Perkara nomor 255/PUU-XXIV/2026 yang disidangkan pada Senin (10/8/2026) di Jakarta, menjadi momentum bagi Hakim Guntur untuk menyampaikan pandangannya yang prihatin. Ia membandingkan fokus negara-negara maju yang sudah merambah isu sampah antariksa dengan tantangan yang masih dihadapi Indonesia.

"Jadi kalau kita lihat di beberapa negara maju itu orang tidak berbicara lagi sampah di bumi, orang sudah berbicara sampah di antariksa, sampah satelit," ujar Hakim Guntur Hamzah dalam sebuah kesempatan. Pernyataan ini menggarisbawahi lompatan teknologi dan prioritas pengelolaan limbah di negara-negara yang lebih maju.

Sementara itu, Indonesia masih bergulat dengan permasalahan sampah yang sangat mendasar.
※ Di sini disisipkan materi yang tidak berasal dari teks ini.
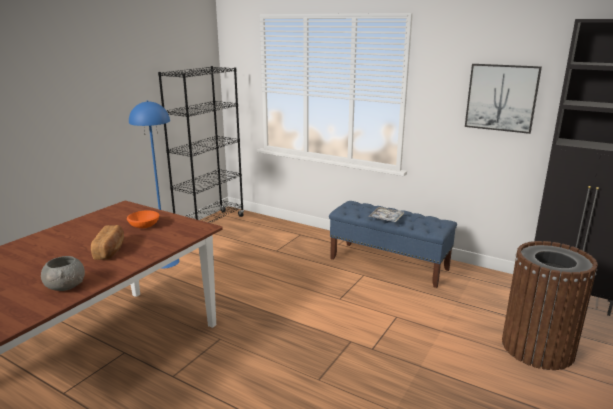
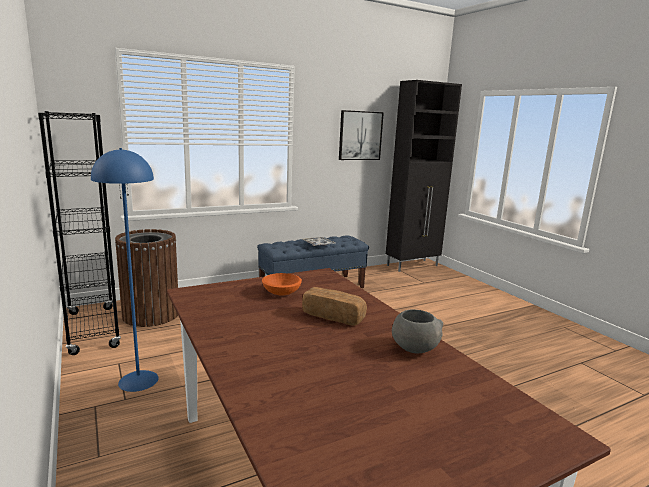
camera: 60 degrees left, 5 degrees down
brown trash can [502,241,598,370] -> brown trash can moved to [115,229,178,327]

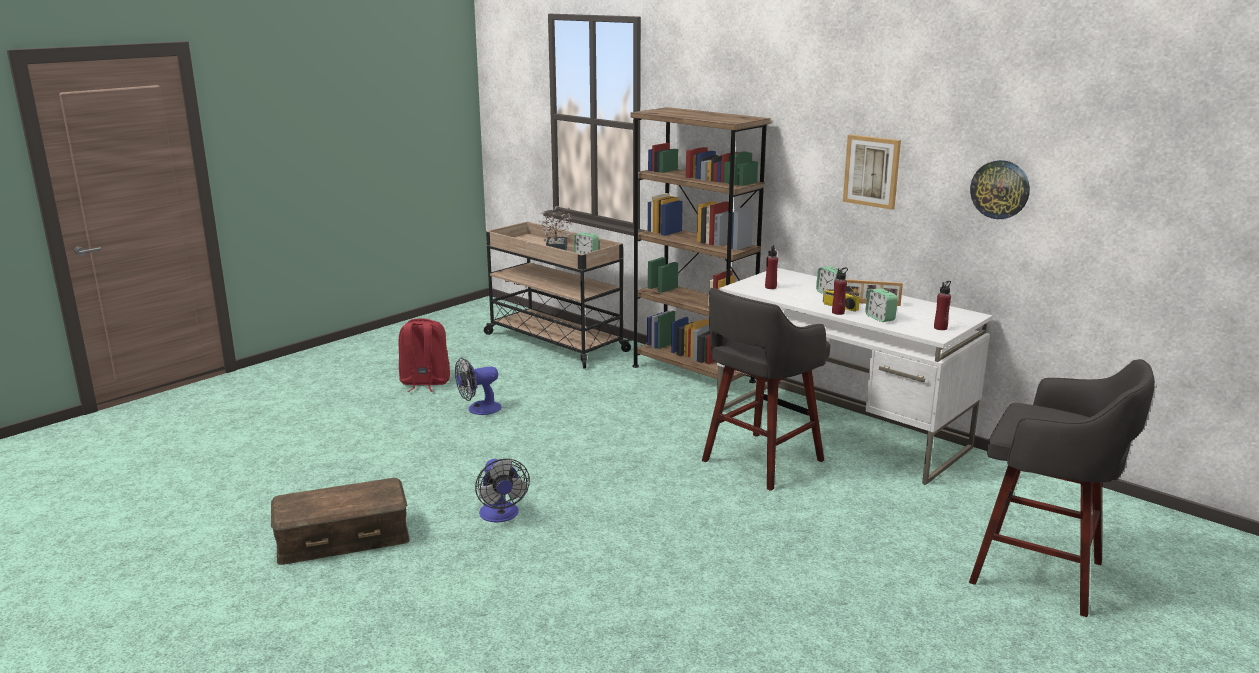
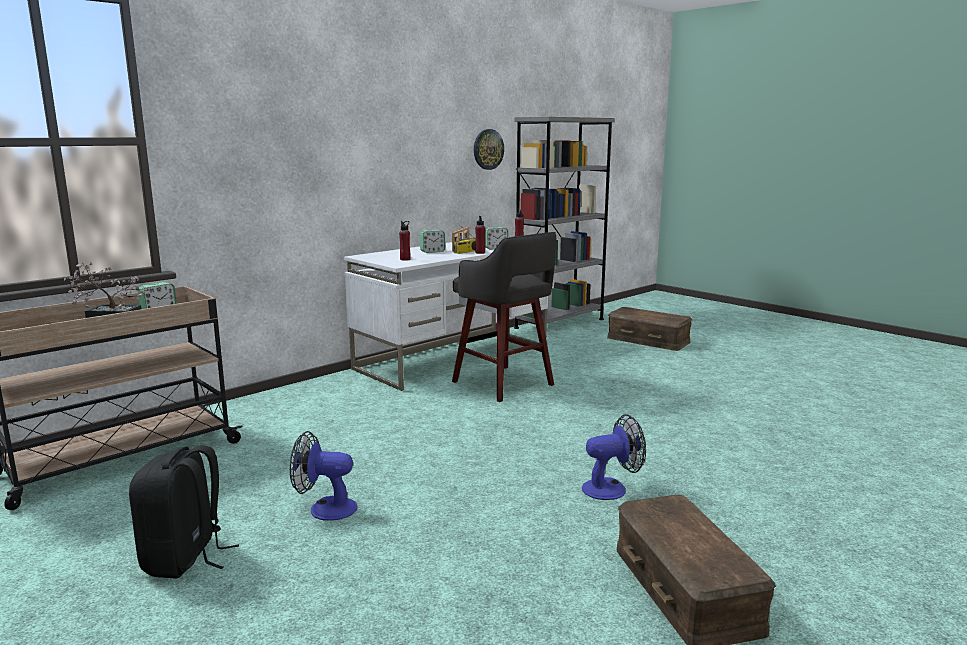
camera: 85 degrees left, 5 degrees down
red backpack [399,318,450,392] -> black backpack [129,445,239,579]
fan [455,357,501,415] -> fan turned 120 degrees clockwise [290,431,357,521]
brown bookcase [631,107,771,383] -> none
picture [843,135,901,210] -> none
grey stool [969,359,1155,617] -> brown storage box [607,307,692,351]
none -> grey bookcase [514,117,615,336]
Fokus utama masih tertuju pada penanganan limbah yang menumpuk di lingkungan sekitar.

"Tapi kita ini masih bicara tentang sampah di bumi, di perairan atau di pinggir pantai," imbuh Hakim Guntur Hamzah. Perbandingan ini menunjukkan skala tantangan yang dihadapi bangsa Indonesia dalam hal kebersihan dan pengelolaan lingkungan.

Hakim Guntur Hamzah mengungkapkan rasa keprihatinannya yang mendalam atas kondisi tersebut. Ia merasa miris ketika persoalan sampah yang seharusnya menjadi urusan keseharian masyarakat harus dibawa ke ranah hukum tertinggi.

"Ini ya sebetulnya ya persoalan sampah ini agak miris juga kita ini ya, melihat bahwa masalah sampah masuk menjadi persoalan konstitusi di Mahkamah Konstitusi ini," ungkapnya. Hal ini menandakan bahwa isu sampah telah menjadi masalah yang sangat fundamental dan memengaruhi tatanan konstitusional.

Dikutip dari Kompas.com, perbandingan ini menyiratkan perlunya evaluasi mendalam terhadap strategi dan implementasi pengelolaan sampah di Indonesia. Fokus yang lebih luas dan inovatif sangat dibutuhkan untuk mengejar ketertinggalan.

Meskipun demikian, kondisi ini juga dapat dilihat sebagai peluang. Tekanan dan kesadaran yang muncul dari persoalan ini bisa menjadi pemicu untuk mencari solusi yang lebih efektif dan berkelanjutan.